Closed GallVp closed 5 months ago
Careful with duplicates at contig level, e.g.
Mitochondrial & plastid are only 'contaminants' in some contexts but part of the whole genome in others (as in you have nuclear genome, organellar genomes - combined they are the whole genome) - need to ensure not to mark mitochondrial and chloroplast genomes in themselves as contaminants if they are not.
Plant nuclear genomes have chloroplast gene insertions in them - need to make sure you are not marking these regions as contamination
Hi @CeciliaDeng
Does the above comment from Ross answer your question? Is there a tool you have in mind for duplicate detection?
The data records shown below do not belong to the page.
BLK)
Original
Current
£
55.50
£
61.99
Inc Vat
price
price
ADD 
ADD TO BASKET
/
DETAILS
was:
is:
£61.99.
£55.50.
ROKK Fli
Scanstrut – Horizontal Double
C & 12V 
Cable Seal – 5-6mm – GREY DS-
Hi @GallVp and @rosscrowhurst, We encountered duplicated sequences before in our NCBI submission, in particular de novo assemblies from short reads. Yes, the duplicated seqs are usually at contig level, with exactly the same sequence but different SeqIDs. I ran 'ml seqkit; seqkit rmdup -s -o $checkedFasta $inputFasta' to remove such items
For genomes we downloaded from public domain, sometimes there exists duplicated seqIDs and 'samtools faidx $inputFasta' will complain and exit. In that case we can use 'seqkit rmdup -n -o $outFile $inputFasta' to remove seqs with the same ID. However their sequences could be different even with the same SeqID, in that case I usually append '.1', '.2' and so on for the sequences with the same ID.
Thank you @CeciliaDeng
This is very useful information. I will add following to fasta validation:
We are using py_fasta_validator to validate fasta
files. It does detect sequence ID duplication. Please see:
From @CeciliaDeng
BTW, we haven't checked duplicate sequences in assembly, have we? I can't remember if the QC pipeline checks for mitochondria/plastids/ribosomal rna contaminations. If not, we may list them as 'todo for future release'?